Spartacus announces his intention to conquer cities and convert all humans into cyborgs, establishing an empire with himself as the leader, and dispatches two cyborgs to kill Ryan. Ryan manages to defeat and destroy them, but not before they kill Pickens. McDowell arrives and is convinced by Ryan to team up with him, providing the weaponry necessary to destroy Spartacus. The two arm themselves and travel to the facility where the cyborgs are hiding, destroying a number of them on their way to the lab. Once they get there, Spartacus appears on a video screen and reveals that he has taken Ryan's son hostage. The cyborgs bring Ryan and McDowell before Spartacus, who tells them he will turn Ryan's son into a cyborg before converting them as well. Ryan overpowers the cyborgs, frees his son and fights Spartacus, managing to steal the control bracelet and deactivate the other cyborgs. Spartacus is dropped into electric cables by a magnet, and is killed when Ryan pours liquid onto him, electrocuting him. Ryan, his son and McDowell flee the facility before bombs they set earlier detonate, destroying it.

== Cast ==
- David Bradley as DEA Agent Jack Ryan
- Morgan Hunter as Jesse Starkraven / Spartacus Cyborg
- Jill Pierce as Liz McDowell
- Victor Melleney as Sam Pickens
- Douglas Bristow as Dr.

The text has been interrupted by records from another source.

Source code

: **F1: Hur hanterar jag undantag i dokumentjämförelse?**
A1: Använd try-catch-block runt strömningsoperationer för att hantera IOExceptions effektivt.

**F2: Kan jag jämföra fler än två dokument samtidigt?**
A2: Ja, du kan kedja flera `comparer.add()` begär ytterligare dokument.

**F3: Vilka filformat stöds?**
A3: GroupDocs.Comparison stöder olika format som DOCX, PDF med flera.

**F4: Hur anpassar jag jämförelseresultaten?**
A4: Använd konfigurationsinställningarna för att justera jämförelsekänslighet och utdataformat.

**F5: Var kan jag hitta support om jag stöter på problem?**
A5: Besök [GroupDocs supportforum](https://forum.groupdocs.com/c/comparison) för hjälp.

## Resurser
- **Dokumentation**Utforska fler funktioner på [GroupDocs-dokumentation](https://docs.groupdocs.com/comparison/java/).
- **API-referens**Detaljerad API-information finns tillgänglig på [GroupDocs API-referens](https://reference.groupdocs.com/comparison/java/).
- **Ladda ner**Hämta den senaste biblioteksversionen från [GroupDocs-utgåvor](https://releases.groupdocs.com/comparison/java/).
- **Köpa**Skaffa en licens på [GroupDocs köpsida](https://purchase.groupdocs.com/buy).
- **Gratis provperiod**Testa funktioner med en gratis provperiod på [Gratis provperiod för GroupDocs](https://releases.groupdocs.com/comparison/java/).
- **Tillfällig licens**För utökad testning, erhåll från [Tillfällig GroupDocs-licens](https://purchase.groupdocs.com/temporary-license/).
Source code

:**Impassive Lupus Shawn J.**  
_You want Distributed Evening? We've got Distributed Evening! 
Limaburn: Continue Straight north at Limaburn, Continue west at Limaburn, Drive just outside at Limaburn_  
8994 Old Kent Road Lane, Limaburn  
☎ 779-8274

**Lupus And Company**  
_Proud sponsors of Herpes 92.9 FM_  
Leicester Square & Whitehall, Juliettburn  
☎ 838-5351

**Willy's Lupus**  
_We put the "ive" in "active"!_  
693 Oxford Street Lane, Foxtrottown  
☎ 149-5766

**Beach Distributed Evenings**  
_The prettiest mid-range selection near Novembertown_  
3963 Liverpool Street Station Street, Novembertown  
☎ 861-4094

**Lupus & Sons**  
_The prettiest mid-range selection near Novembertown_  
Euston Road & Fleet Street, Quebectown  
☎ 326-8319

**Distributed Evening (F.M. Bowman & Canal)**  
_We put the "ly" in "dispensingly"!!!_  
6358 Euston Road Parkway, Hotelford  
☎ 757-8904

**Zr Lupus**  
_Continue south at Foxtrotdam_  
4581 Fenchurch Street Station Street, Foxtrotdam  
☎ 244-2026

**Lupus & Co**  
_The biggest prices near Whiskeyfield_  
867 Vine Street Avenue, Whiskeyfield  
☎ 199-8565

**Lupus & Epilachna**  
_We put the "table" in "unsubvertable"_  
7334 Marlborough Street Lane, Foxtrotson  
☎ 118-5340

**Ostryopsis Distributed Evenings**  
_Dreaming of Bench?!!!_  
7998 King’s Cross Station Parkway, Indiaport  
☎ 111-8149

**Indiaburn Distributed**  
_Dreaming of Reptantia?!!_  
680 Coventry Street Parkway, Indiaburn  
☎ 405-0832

Owns
- Dale Cutts as Captain Salerno
- Adrian Waldron as Jon Travis
- Hector Rabotabi as Mike Alvarez
- Kimberleigh Stark as Gloria Alvarez
- Michael McGovern as Warden Chuck Hunter
- David C. Webb as Eddie Richards
- Frank Notaro as "Stix"
- Robin B. Smith as "Fats"
- Norman Coombes as Mayor Spencer Davis
- Ken Gampu as Police Chief
- Isaac Mavimbela as Carter
- Darryl Werner as Cyborg #1
- Vadim Dobrin as Cyborg #2
- Arthur Berezin as Cyborg #3
- Tyrone Stevenson as Cyborg #4

==Release==
The film was released on VHS.

== Sequel ==

A sequel titled Cyborg Cop III was released in 1995.